Two separate batches of cows, high yielding and low yielding, are individually identified by the system and while mixing for feeding and milking are each directed back to their own group.
"It is called the smart gate system because each cow is plugged into the computer all of the time and the system knows which cow needs to be milked and which don't. When they pass through the gates the cows that need to be milked are picked out to go to the robot, are milked and directed by the gate system back to their own group whether they are a high yielder or a low yielder," he said.

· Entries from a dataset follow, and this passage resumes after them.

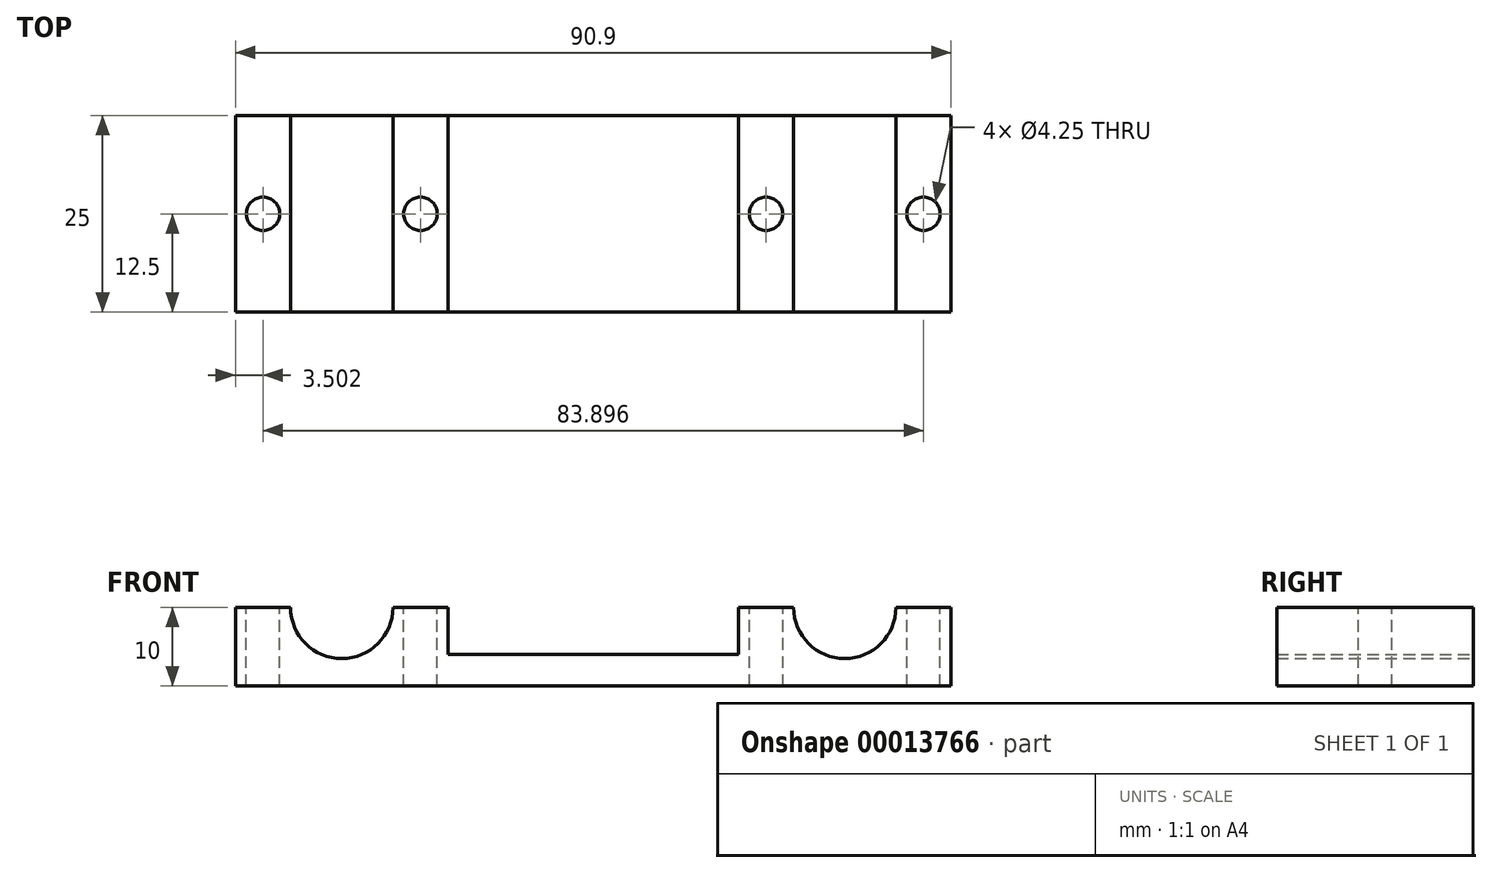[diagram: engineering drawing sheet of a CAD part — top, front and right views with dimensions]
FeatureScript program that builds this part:
annotation { "Feature Type Name" : "Feature", "Feature Type Description" : "" }
export const myFeature = defineFeature(function(context is Context, id is Id, definition is map)
    precondition{}
    {
        {
            var Q0;
            Q0=qCreatedBy(makeId("Front.planeOp"),FACE);
            var sketch = newSketch(context, id + "F0", { "sketchPlane" : qUnion([Q0])});
            skLineSegment(sketch, "E0.bottom", {"start": v(0, 0) * mm, "end": v(-45.45, 0) * mm});
            skLineSegment(sketch, "E0.top", {"start": v(-18.45, 10) * mm, "end": v(-18.45, 10) * mm});
            skLineSegment(sketch, "E0.left", {"start": v(0, 0) * mm, "end": v(0, 4) * mm});
            skLineSegment(sketch, "E0.right", {"start": v(-45.45, 0) * mm, "end": v(-45.45, 10) * mm});
            skLineSegment(sketch, "E1.0.MirrorCS", {"start": v(18.45, 10) * mm, "end": v(45.45, 10) * mm});
            skLineSegment(sketch, "E2.0.MirrorCS", {"start": v(45.45, 0) * mm, "end": v(45.45, 10) * mm});
            skLineSegment(sketch, "E3.0.MirrorCS", {"start": v(0, 0) * mm, "end": v(45.45, 0) * mm});
            skCircle(sketch, "E4", {"center": v(-31.95, 10) * mm, "radius": 6.5 * mm});
            skCircle(sketch, "E5.0.MirrorC", {"center": v(31.95, 10) * mm, "radius": 6.5 * mm});
            skLineSegment(sketch, "E6", {"start": v(-18.45, 10) * mm, "end": v(-18.45, 4) * mm});
            skLineSegment(sketch, "E7.0.MirrorCS", {"start": v(18.45, 4) * mm, "end": v(0, 4) * mm});
            skLineSegment(sketch, "E8.0.MirrorCS", {"start": v(18.45, 10) * mm, "end": v(18.45, 4) * mm});
            skLineSegment(sketch, "E9", {"start": v(-18.45, 4) * mm, "end": v(0, 4) * mm});
            skLineSegment(sketch, "E10", {"start": v(-25.45, 10) * mm, "end": v(-38.45, 10) * mm});
            skLineSegment(sketch, "E11", {"start": v(-18.45, 10) * mm, "end": v(-25.45, 10) * mm});
            skLineSegment(sketch, "E12", {"start": v(-45.45, 10) * mm, "end": v(-45.45, 10) * mm});
            skLineSegment(sketch, "E13", {"start": v(-38.45, 10) * mm, "end": v(-45.45, 10) * mm});
            skSolve(sketch);
        }
        {
            var Q0;
            Q0=makeQuery(id+"F0.imprint","IMPRINT",FACE,{"disambiguationData":[TD([[makeQuery(id+"F0.imprint","IMPRINT",EDGE,{"derivedFrom":sQuery(id+"F0.wireOp",EDGE,"E0.bottom")}),-1.0]])]});
            var Q1;
            Q1=makeQuery(id+"F0.imprint","IMPRINT",FACE,{"disambiguationData":[TD([[makeQuery(id+"F0.imprint","IMPRINT",EDGE,{"derivedFrom":sQuery(id+"F0.wireOp",EDGE,"E0.left")}),-1.0]])]});
            extrude(context, id + "F1", {"entities" : qUnion([Q0, Q1]), "depth" : 25 * mm});
        }
        {
            var Q0;
            Q0=makeQuery(id+"F1.opExtrude","SWEPT_FACE",FACE,{"disambiguationData":[OSD([sQuery(id+"F0.wireOp",EDGE,"E13")])]});
            var sketch = newSketch(context, id + "F2", { "sketchPlane" : qUnion([Q0])});
            skLineSegment(sketch, "E14", {"start": v(-41.95, 0) * mm, "end": v(-41.95, -25) * mm, "construction": true});
            skCircle(sketch, "E15", {"center": v(-41.95, -12.5) * mm, "radius": 2.12 * mm});
            skCircle(sketch, "E16.0.MirrorC", {"center": v(41.95, -12.5) * mm, "radius": 2.12 * mm});
            skSolve(sketch);
        }
        {
            var Q0;
            Q0 = qSketchRegion(id + "F2", true);
            extrude(context, id + "F3", {"entities" : qUnion([Q0]), "operationType" : NewBodyOperationType.REMOVE, "endBound" : BoundingType.THROUGH_ALL, "oppositeDirection" : true, "depth" : 25 * mm});
        }
        {
            var Q0;
            Q0=makeQuery(id+"F1.opExtrude","SWEPT_FACE",FACE,{"disambiguationData":[OSD([sQuery(id+"F0.wireOp",EDGE,"E11")])]});
            var sketch = newSketch(context, id + "F4", { "sketchPlane" : qUnion([Q0])});
            skLineSegment(sketch, "E17", {"start": v(-21.95, 0) * mm, "end": v(-21.95, -25) * mm, "construction": true});
            skCircle(sketch, "E18", {"center": v(-21.95, -12.5) * mm, "radius": 2.12 * mm});
            skCircle(sketch, "E19.0.MirrorC", {"center": v(21.95, -12.5) * mm, "radius": 2.12 * mm});
            skSolve(sketch);
        }
        {
            var Q0;
            Q0 = qSketchRegion(id + "F4", true);
            extrude(context, id + "F5", {"entities" : qUnion([Q0]), "operationType" : NewBodyOperationType.REMOVE, "endBound" : BoundingType.THROUGH_ALL, "oppositeDirection" : true, "depth" : 25 * mm});
        }
    });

"We can have the two groups mixed when they go through the robots and sent back to their own group again without any human intervention whatever. It is called feed first because the cows feed first and can feed as often as they like," he went on.
"When they are going back to their cubicle they pass back through an automatic body condition score camera, and automatic fat, a 3D camera which scans the back of the cow to tell what condition score she is which is fed to the computer and if a cow is getting too fat her feed intake level can be changed," said Conor (inset) explaining the special ear tag which is constantly transmitting the information from the each cow.
"Information is only of benefit if you can make use of that information. A lot of farmers weigh cows but the question is what body condition score is right for that cow. The body condition score puts them all on a level playing field," he said.
"The condition score tells you where the cow should be so you can get that cow into the correct condition score where you want her to be," he added.
"This system may be a wee bit ahead of its time technology wise, because everybody knows about body condition scoring and most farmers are able to do it themselves but this technology will do it for them and they have it all on the system to keep the body condition right all of the time," he added in relation to just one element on the auto system aiding management of the herd.